Mon enfant est homosexuel...
Dire et comprendre
Beaucoup de jeunes homosexuels sont désespérés de cette
incompréhension. Beaucoup vivent cachés et portent cette blessure comme un deuil déchirant (statistiquement, ceux qui n'ont rien dit jusqu'à 40 ans sont les plus malheureux, ils ont trop attendu, il est trop tard). Pourtant, l'homosexualité n'est ni un échec ni une maladie, c'est une composante de la personnalité. Au-delà de la gêne, de la peur, de la honte, enfants et parents ont plus de chances de s'en sortir ensemble quand la vérité voit le jour tôt.Quelles réticences ?
Pourquoi cette préférence souvent désignée comme une déviance est-elle si difficilement admise ? Un premier argument culturel apparaît fréquemment : un couple est censé se composer d'un homme et d'une femme, afin de perpétuer l'espèce. L'homosexualité constituerait donc une anomalie.

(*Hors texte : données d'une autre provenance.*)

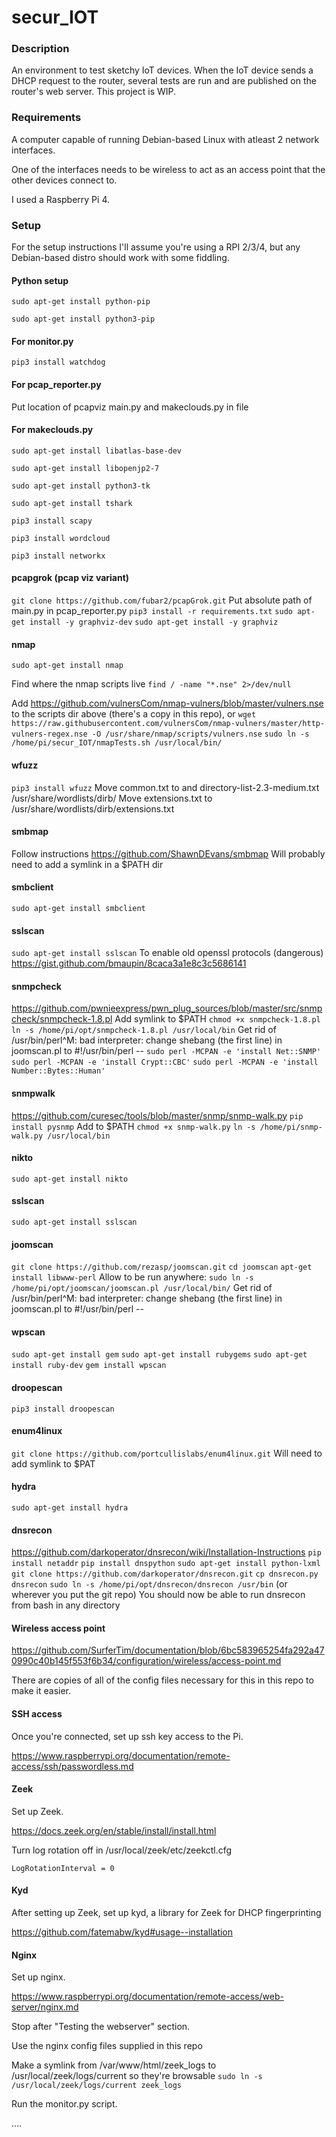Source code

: # secur_IOT

### Description

An environment to test sketchy IoT devices. When the IoT device sends a DHCP request to the router, several tests are run and are published on the router's web server. This project is WIP.

### Requirements

A computer capable of running Debian-based Linux with atleast 2 network interfaces.

One of the interfaces needs to be wireless to act as an access point that the other devices connect to.

I used a Raspberry Pi 4.

### Setup

For the setup instructions I'll assume you're using a RPI 2/3/4, but any Debian-based distro should work with some fiddling.

#### Python setup

`sudo apt-get install python-pip`

`sudo apt-get install python3-pip`

#### For monitor.py
`pip3 install watchdog`

#### For pcap_reporter.py
Put location of pcapviz main.py and makeclouds.py in file

#### For makeclouds.py
`sudo apt-get install libatlas-base-dev`

`sudo apt-get install libopenjp2-7`

`sudo apt-get install python3-tk `

`sudo apt-get install tshark`

`pip3 install scapy`

`pip3 install wordcloud`

`pip3 install networkx`

#### pcapgrok (pcap viz variant)
`git clone https://github.com/fubar2/pcapGrok.git`
Put absolute path of main.py in pcap_reporter.py
`pip3 install -r requirements.txt`
`sudo apt-get install -y graphviz-dev`
`sudo apt-get install -y graphviz`

#### nmap

`sudo apt-get install nmap`

Find where the nmap scripts live `find / -name "*.nse" 2>/dev/null`

Add https://github.com/vulnersCom/nmap-vulners/blob/master/vulners.nse to the scripts dir above (there's a copy in this repo), or
`wget https://raw.githubusercontent.com/vulnersCom/nmap-vulners/master/http-vulners-regex.nse -O /usr/share/nmap/scripts/vulners.nse`
`sudo ln -s /home/pi/secur_IOT/nmapTests.sh /usr/local/bin/`

#### wfuzz
`pip3 install wfuzz`
Move common.txt to and directory-list-2.3-medium.txt /usr/share/wordlists/dirb/
Move extensions.txt to /usr/share/wordlists/dirb/extensions.txt

#### smbmap
Follow instructions https://github.com/ShawnDEvans/smbmap
Will probably need to add a symlink in a $PATH dir

#### smbclient
`sudo apt-get install smbclient`

#### sslscan
`sudo apt-get install sslscan`
To enable old openssl protocols (dangerous) https://gist.github.com/bmaupin/8caca3a1e8c3c5686141

#### snmpcheck 
https://github.com/pwnieexpress/pwn_plug_sources/blob/master/src/snmpcheck/snmpcheck-1.8.pl
Add symlink to $PATH
`chmod +x snmpcheck-1.8.pl`
`ln -s /home/pi/opt/snmpcheck-1.8.pl /usr/local/bin`
Get rid of /usr/bin/perl^M: bad interpreter: change shebang (the first line) in joomscan.pl to #!/usr/bin/perl --
`sudo perl -MCPAN -e 'install Net::SNMP'`
`sudo perl -MCPAN -e 'install Crypt::CBC'`
`sudo perl -MCPAN -e 'install Number::Bytes::Human' `

#### snmpwalk
https://github.com/curesec/tools/blob/master/snmp/snmp-walk.py
`pip install pysnmp`
Add to $PATH
`chmod +x snmp-walk.py`
`ln -s /home/pi/snmp-walk.py /usr/local/bin`

#### nikto
`sudo apt-get install nikto`

#### sslscan
`sudo apt-get install sslscan`

#### joomscan
`git clone https://github.com/rezasp/joomscan.git`
`cd joomscan`
`apt-get install libwww-perl`
Allow to be run anywhere: 
`sudo ln -s /home/pi/opt/joomscan/joomscan.pl /usr/local/bin/`
Get rid of /usr/bin/perl^M: bad interpreter: change shebang (the first line) in joomscan.pl to #!/usr/bin/perl --


#### wpscan
`sudo apt-get install gem`
`sudo apt-get install rubygems`
`sudo apt-get install ruby-dev`
`gem install wpscan`

#### droopescan
`pip3 install droopescan`

#### enum4linux
`git clone https://github.com/portcullislabs/enum4linux.git`
Will need to add symlink to $PAT

#### hydra
`sudo apt-get install hydra`

#### dnsrecon
https://github.com/darkoperator/dnsrecon/wiki/Installation-Instructions
`pip install netaddr`
`pip install dnspython`
`sudo apt-get install python-lxml`
`git clone https://github.com/darkoperator/dnsrecon.git`
`cp dnsrecon.py dnsrecon`
`sudo ln -s /home/pi/opt/dnsrecon/dnsrecon /usr/bin` (or wherever you put the git repo)
You should now be able to run dnsrecon from bash in any directory

#### Wireless access point
https://github.com/SurferTim/documentation/blob/6bc583965254fa292a470990c40b145f553f6b34/configuration/wireless/access-point.md

There are copies of all of the config files necessary for this in this repo to make it easier.

#### SSH access

Once you're connected, set up ssh key access to the Pi.

https://www.raspberrypi.org/documentation/remote-access/ssh/passwordless.md

#### Zeek
Set up Zeek.

https://docs.zeek.org/en/stable/install/install.html

Turn log rotation off in /usr/local/zeek/etc/zeekctl.cfg

`LogRotationInterval = 0`

#### Kyd

After setting up Zeek, set up kyd, a library for Zeek for DHCP fingerprinting

https://github.com/fatemabw/kyd#usage--installation

#### Nginx
Set up nginx.

https://www.raspberrypi.org/documentation/remote-access/web-server/nginx.md

Stop after "Testing the webserver" section.

Use the nginx config files supplied in this repo

Make a symlink from /var/www/html/zeek_logs to /usr/local/zeek/logs/current so they're browsable
`sudo ln -s /usr/local/zeek/logs/current zeek_logs`

Run the monitor.py script.

....
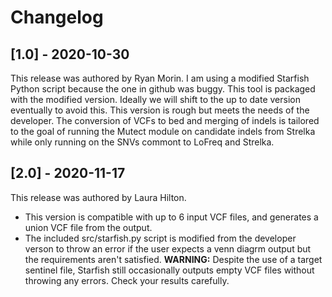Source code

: # Changelog

## [1.0] - 2020-10-30

This release was authored by Ryan Morin.
I am using a modified Starfish Python script because the one in github was buggy. This tool is packaged with the modified version. Ideally we will shift to the up to date version eventually to avoid this. This version is rough but meets the needs of the developer. 
The conversion of VCFs to bed and merging of indels is tailored to the goal of running the Mutect module on candidate indels from Strelka while only running on the SNVs commont to LoFreq and Strelka.

## [2.0] - 2020-11-17

This release was authored by Laura Hilton. 

 - This version is compatible with up to 6 input VCF files, and generates a union VCF file from the output. 
 - The included src/starfish.py script is modified from the developer verson to throw an error if the user expects a venn diagrm output but the requirements aren't satisfied. 
 **WARNING:** Despite the use of a target sentinel file, Starfish still occasionally outputs empty VCF files without throwing any errors. Check your results carefully. 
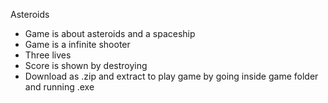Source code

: Asteroids
  - Game is about asteroids and a spaceship
  - Game is a infinite shooter
  - Three lives
  - Score is shown by destroying
  - Download as .zip and extract to play game by going inside game folder and running .exe
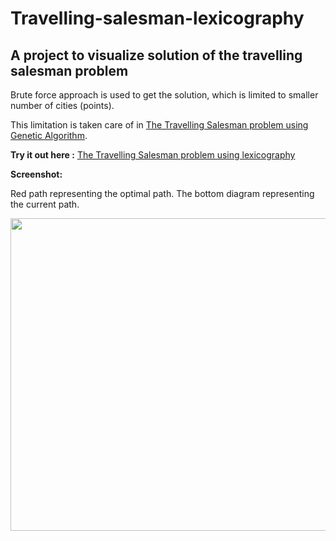 # Travelling-salesman-lexicography
## A project to visualize solution of the travelling salesman problem

Brute force approach is used to get the solution, which is limited to smaller number of cities (points).

This limitation is taken care of in [The Travelling Salesman problem using Genetic Algorithm](https://github.com/sanskarjaiswal2001/Travelling-Salesman-Genetic-Algorithm).

**Try it out here :** [The Travelling Salesman problem using lexicography](https://sanskarjaiswal2001.github.io/Travelling-salesman-lexicography/)

**Screenshot:**

Red path representing the optimal path.
The bottom diagram representing the current path.

<img height = 500 width = 900 src = "https://user-images.githubusercontent.com/63549695/125299892-2f427600-e347-11eb-9dfd-255cf5afdd12.png">
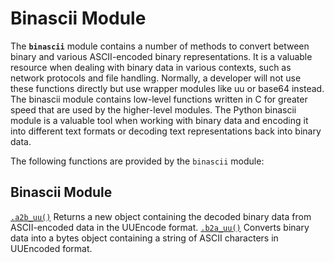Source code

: # Binascii Module
The **`binascii`** module contains a number of methods to convert between binary and various ASCII-encoded binary representations. It is a valuable resource when dealing with binary data in various contexts, such as network protocols and file handling. Normally, a developer will not use these functions directly but use wrapper modules like uu or base64 instead. The binascii module contains low-level functions written in C for greater speed that are used by the higher-level modules. The Python binascii module is a valuable tool when working with binary data and encoding it into different text formats or decoding text representations back into binary data.

The following functions are provided by the `binascii` module:

## Binascii Module
[`.a2b_uu()`](./binascii_module/a2b_uu.md)
Returns a new object containing the decoded binary data from ASCII-encoded data in the UUEncode format.
[`.b2a_uu()`](./binascii_module/b2a_uu.md)
Converts binary data into a bytes object containing a string of ASCII characters in UUEncoded format.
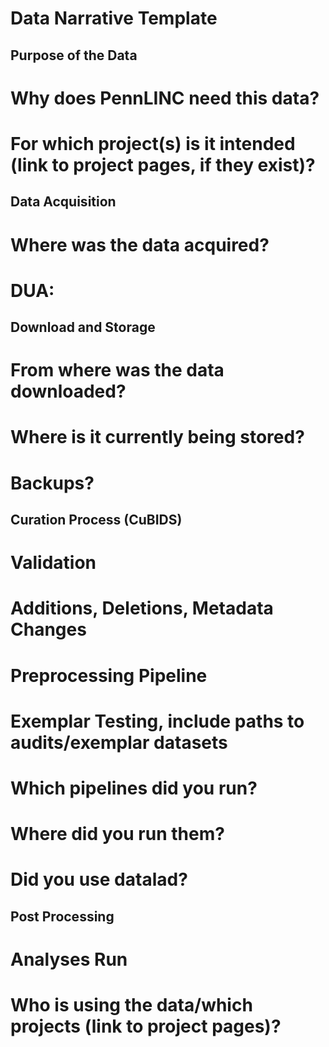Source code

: # Data Narrative Template 

## Purpose of the Data 

# Why does PennLINC need this data?

# For which project(s) is it intended (link to project pages, if they exist)? 

## Data Acquisition

# Where was the data acquired? 

# DUA: 

## Download and Storage 

# From where was the data downloaded?

# Where is it currently being stored? 

# Backups?

## Curation Process (CuBIDS)

# Validation

# Additions, Deletions, Metadata Changes

# Preprocessing Pipeline 

# Exemplar Testing, include paths to audits/exemplar datasets 

# Which pipelines did you run? 

# Where did you run them? 

# Did you use datalad? 

## Post Processing 

# Analyses Run 

# Who is using the data/which projects (link to project pages)? 
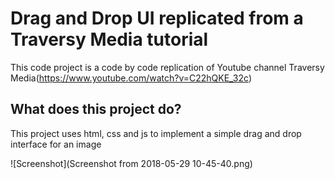 # Drag and Drop UI replicated from a Traversy Media tutorial

This code project is a code by code replication of Youtube channel Traversy Media(https://www.youtube.com/watch?v=C22hQKE_32c)

## What does this project do?

This project uses html, css and js to implement a simple drag and drop interface for an image

![Screenshot](Screenshot from 2018-05-29 10-45-40.png)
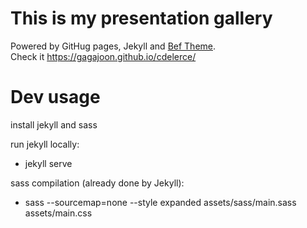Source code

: # This is my presentation gallery

Powered by GitHug pages, Jekyll and [Bef Theme](https://artemsheludko.github.io/bef/).  
Check it https://gagajoon.github.io/cdelerce/

# Dev usage
install jekyll and sass  

run jekyll locally:
- jekyll serve

sass compilation (already done by Jekyll):
- sass --sourcemap=none --style expanded assets/sass/main.sass assets/main.css
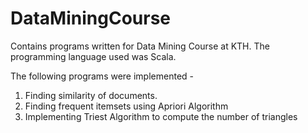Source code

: # DataMiningCourse

Contains programs written for Data Mining Course at KTH. The programming language used was Scala.

The following programs were implemented - 
1. Finding similarity of documents.
2. Finding frequent itemsets using Apriori Algorithm
3. Implementing Triest Algorithm to compute the number of triangles

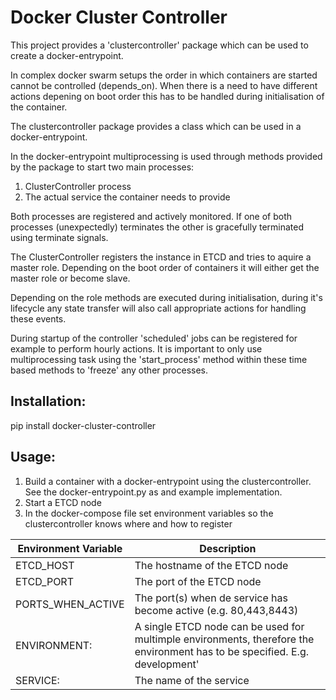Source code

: # Docker Cluster Controller

This project provides a 'clustercontroller' package which can be used to create a docker-entrypoint.

In complex docker swarm setups the order in which containers are started cannot be controlled (depends_on). When there
is a need to have different actions depening on boot order this has to be handled during initialisation of the 
container.

The clustercontroller package provides a class which can be used in a docker-entrypoint. 

In the docker-entrypoint multiprocessing is used through methods provided by the package to start two main processes:

1. ClusterController process
2. The actual service the container needs to provide

Both processes are registered and actively monitored. If one of both processes (unexpectedly) terminates the other
is gracefully terminated using terminate signals.

The ClusterController registers the instance in ETCD and tries to aquire a master role. Depending on the boot order
of containers it will either get the master role or become slave.

Depending on the role methods are executed during initialisation, during it's lifecycle any state transfer will also
call appropriate actions for handling these events.

During startup of the controller 'scheduled' jobs can be registered for example to perform hourly actions. It is
important to only use multiprocessing task using the 'start_process' method within these time based methods to 'freeze'
any other processes.



## Installation:

pip install docker-cluster-controller


## Usage:

1. Build a container with a docker-entrypoint using the clustercontroller. See the docker-entrypoint.py as and example implementation.
1. Start a ETCD node
2. In the docker-compose file set environment variables so the clustercontroller knows where and how to register

|Environment Variable |Description |
|---------------------|------------|
|ETCD_HOST |The hostname of the ETCD node |
|ETCD_PORT |The port of the ETCD node |
|PORTS_WHEN_ACTIVE | The port(s) when de service has become active (e.g. 80,443,8443)
|ENVIRONMENT: | A single ETCD node can be used for multimple environments, therefore the environment has to be specified. E.g. development'|
|SERVICE: |The name of the service |


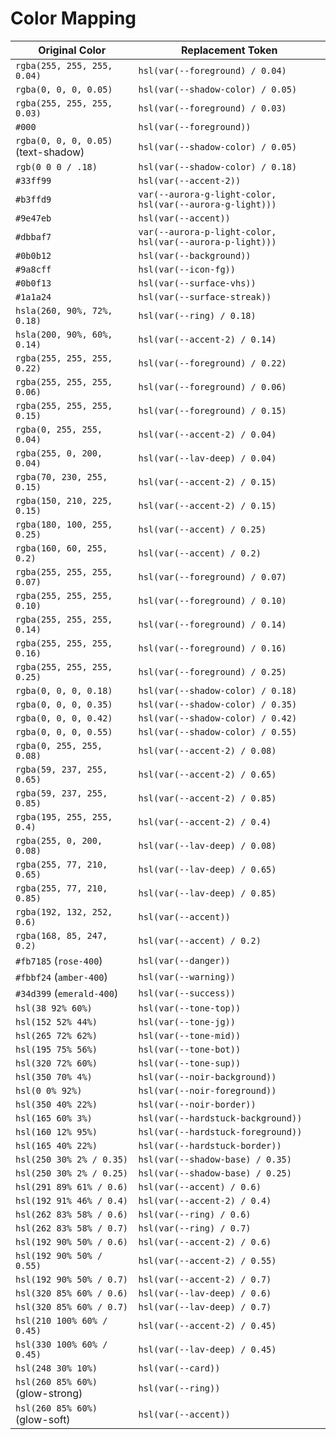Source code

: # Color Mapping

| Original Color                      | Replacement Token                  |
| ----------------------------------- | ---------------------------------- |
| `rgba(255, 255, 255, 0.04)`         | `hsl(var(--foreground) / 0.04)`    |
| `rgba(0, 0, 0, 0.05)`               | `hsl(var(--shadow-color) / 0.05)`  |
| `rgba(255, 255, 255, 0.03)`         | `hsl(var(--foreground) / 0.03)`    |
| `#000`                              | `hsl(var(--foreground))`           |
| `rgba(0, 0, 0, 0.05)` (text-shadow) | `hsl(var(--shadow-color) / 0.05)`  |
| `rgb(0 0 0 / .18)`                  | `hsl(var(--shadow-color) / 0.18)`  |
| `#33ff99`                           | `hsl(var(--accent-2))`             |
| `#b3ffd9`                           | `var(--aurora-g-light-color, hsl(var(--aurora-g-light)))` |
| `#9e47eb`                           | `hsl(var(--accent))`               |
| `#dbbaf7`                           | `var(--aurora-p-light-color, hsl(var(--aurora-p-light)))` |
| `#0b0b12`                           | `hsl(var(--background))`           |
| `#9a8cff`                           | `hsl(var(--icon-fg))`              |
| `#0b0f13`                           | `hsl(var(--surface-vhs))`          |
| `#1a1a24`                           | `hsl(var(--surface-streak))`       |
| `hsla(260, 90%, 72%, 0.18)`         | `hsl(var(--ring) / 0.18)`          |
| `hsla(200, 90%, 60%, 0.14)`         | `hsl(var(--accent-2) / 0.14)`      |
| `rgba(255, 255, 255, 0.22)`         | `hsl(var(--foreground) / 0.22)`    |
| `rgba(255, 255, 255, 0.06)`         | `hsl(var(--foreground) / 0.06)`    |
| `rgba(255, 255, 255, 0.15)`         | `hsl(var(--foreground) / 0.15)`    |
| `rgba(0, 255, 255, 0.04)`           | `hsl(var(--accent-2) / 0.04)`      |
| `rgba(255, 0, 200, 0.04)`           | `hsl(var(--lav-deep) / 0.04)`      |
| `rgba(70, 230, 255, 0.15)`          | `hsl(var(--accent-2) / 0.15)`      |
| `rgba(150, 210, 225, 0.15)`         | `hsl(var(--accent-2) / 0.15)`      |
| `rgba(180, 100, 255, 0.25)`         | `hsl(var(--accent) / 0.25)`        |
| `rgba(160, 60, 255, 0.2)`           | `hsl(var(--accent) / 0.2)`         |
| `rgba(255, 255, 255, 0.07)`         | `hsl(var(--foreground) / 0.07)`    |
| `rgba(255, 255, 255, 0.10)`         | `hsl(var(--foreground) / 0.10)`    |
| `rgba(255, 255, 255, 0.14)`         | `hsl(var(--foreground) / 0.14)`    |
| `rgba(255, 255, 255, 0.16)`         | `hsl(var(--foreground) / 0.16)`    |
| `rgba(255, 255, 255, 0.25)`         | `hsl(var(--foreground) / 0.25)`    |
| `rgba(0, 0, 0, 0.18)`               | `hsl(var(--shadow-color) / 0.18)`  |
| `rgba(0, 0, 0, 0.35)`               | `hsl(var(--shadow-color) / 0.35)`  |
| `rgba(0, 0, 0, 0.42)`               | `hsl(var(--shadow-color) / 0.42)`  |
| `rgba(0, 0, 0, 0.55)`               | `hsl(var(--shadow-color) / 0.55)`  |
| `rgba(0, 255, 255, 0.08)`           | `hsl(var(--accent-2) / 0.08)`      |
| `rgba(59, 237, 255, 0.65)`          | `hsl(var(--accent-2) / 0.65)`      |
| `rgba(59, 237, 255, 0.85)`          | `hsl(var(--accent-2) / 0.85)`      |
| `rgba(195, 255, 255, 0.4)`          | `hsl(var(--accent-2) / 0.4)`       |
| `rgba(255, 0, 200, 0.08)`           | `hsl(var(--lav-deep) / 0.08)`      |
| `rgba(255, 77, 210, 0.65)`          | `hsl(var(--lav-deep) / 0.65)`      |
| `rgba(255, 77, 210, 0.85)`          | `hsl(var(--lav-deep) / 0.85)`      |
| `rgba(192, 132, 252, 0.6)`          | `hsl(var(--accent))`               |
| `rgba(168, 85, 247, 0.2)`           | `hsl(var(--accent) / 0.2)`         |
| `#fb7185` (`rose-400`)              | `hsl(var(--danger))`               |
| `#fbbf24` (`amber-400`)             | `hsl(var(--warning))`              |
| `#34d399` (`emerald-400`)           | `hsl(var(--success))`              |
| `hsl(38 92% 60%)`                   | `hsl(var(--tone-top))`             |
| `hsl(152 52% 44%)`                  | `hsl(var(--tone-jg))`              |
| `hsl(265 72% 62%)`                  | `hsl(var(--tone-mid))`             |
| `hsl(195 75% 56%)`                  | `hsl(var(--tone-bot))`             |
| `hsl(320 72% 60%)`                  | `hsl(var(--tone-sup))`             |
| `hsl(350 70% 4%)`                   | `hsl(var(--noir-background))`      |
| `hsl(0 0% 92%)`                     | `hsl(var(--noir-foreground))`      |
| `hsl(350 40% 22%)`                  | `hsl(var(--noir-border))`          |
| `hsl(165 60% 3%)`                   | `hsl(var(--hardstuck-background))` |
| `hsl(160 12% 95%)`                  | `hsl(var(--hardstuck-foreground))` |
| `hsl(165 40% 22%)`                  | `hsl(var(--hardstuck-border))`     |
| `hsl(250 30% 2% / 0.35)`            | `hsl(var(--shadow-base) / 0.35)`   |
| `hsl(250 30% 2% / 0.25)`            | `hsl(var(--shadow-base) / 0.25)`   |
| `hsl(291 89% 61% / 0.6)`            | `hsl(var(--accent) / 0.6)`         |
| `hsl(192 91% 46% / 0.4)`            | `hsl(var(--accent-2) / 0.4)`       |
| `hsl(262 83% 58% / 0.6)`            | `hsl(var(--ring) / 0.6)`           |
| `hsl(262 83% 58% / 0.7)`            | `hsl(var(--ring) / 0.7)`           |
| `hsl(192 90% 50% / 0.6)`            | `hsl(var(--accent-2) / 0.6)`       |
| `hsl(192 90% 50% / 0.55)`           | `hsl(var(--accent-2) / 0.55)`      |
| `hsl(192 90% 50% / 0.7)`            | `hsl(var(--accent-2) / 0.7)`       |
| `hsl(320 85% 60% / 0.6)`            | `hsl(var(--lav-deep) / 0.6)`       |
| `hsl(320 85% 60% / 0.7)`            | `hsl(var(--lav-deep) / 0.7)`       |
| `hsl(210 100% 60% / 0.45)`          | `hsl(var(--accent-2) / 0.45)`      |
| `hsl(330 100% 60% / 0.45)`          | `hsl(var(--lav-deep) / 0.45)`      |
| `hsl(248 30% 10%)`                  | `hsl(var(--card))`                 |
| `hsl(260 85% 60%)` (glow-strong)    | `hsl(var(--ring))`                 |
| `hsl(260 85% 60%)` (glow-soft)      | `hsl(var(--accent))`               |
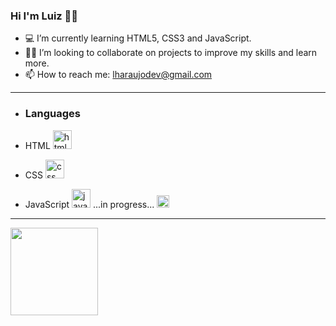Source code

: ### Hi I'm Luiz 👋🏼

- 💻 I’m currently learning HTML5, CSS3 and JavaScript.
- 🤝🏼 I’m looking to collaborate on projects to improve my skills and learn more.
- 📫 How to reach me: lharaujodev@gmail.com
---
- ### Languages

- HTML <img src="https://cdn.jsdelivr.net/gh/devicons/devicon/icons/html5/html5-plain-wordmark.svg" alt="html icon" width="30" height="30">
- CSS <img src="https://cdn.jsdelivr.net/gh/devicons/devicon/icons/css3/css3-plain-wordmark.svg" alt="css icon" width="30" height="30">
- JavaScript <img src="https://cdn.jsdelivr.net/gh/devicons/devicon/icons/javascript/javascript-plain.svg" alt="javascript icon" width="30" height="30"> ...in progress... <img src="./assets/img/loading.gif" alt="loading icon" width="20" height="20">
---
<div>
  <a href= "https://github.com/luiz-araujjo">
  <img height= "140em" src="https://github-readme-stats.vercel.app/api/top-langs/?username=luiz-araujjo&layout=compact"/>  
</div>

Et les parents souhaitent pour leur enfant un scénario de vie qui soit - au minimum - dans la norme. En outre, certains amalgames entretiennent la peur, telle la confusion avec la pédophilie qui constitue un délit. Or l'homosexualité se définit comme une relation égalitaire entre deux personnes consentantes. En cela, elle constitue un acte libre et légal.
Autre raison de se sentir déboussolé : les clichés associés à l'homosexualité (les "folles", certaines scènes de la Gay Pride, les lesbiennes aux allures de camionneur, les bars louches…).
S'ajoute à cela - quoique moins désormais - l'association homosexualité et sida. Rodolphe témoigne : "Je vivais seul avec ma mère, infirmière. Quand je lui ai révélé mon homosexualité, je me suis retrouvé à la porte du jour au lendemain, à 21 ans et sans un sou, sous prétexte que j'allais rapporter le sida à la maison."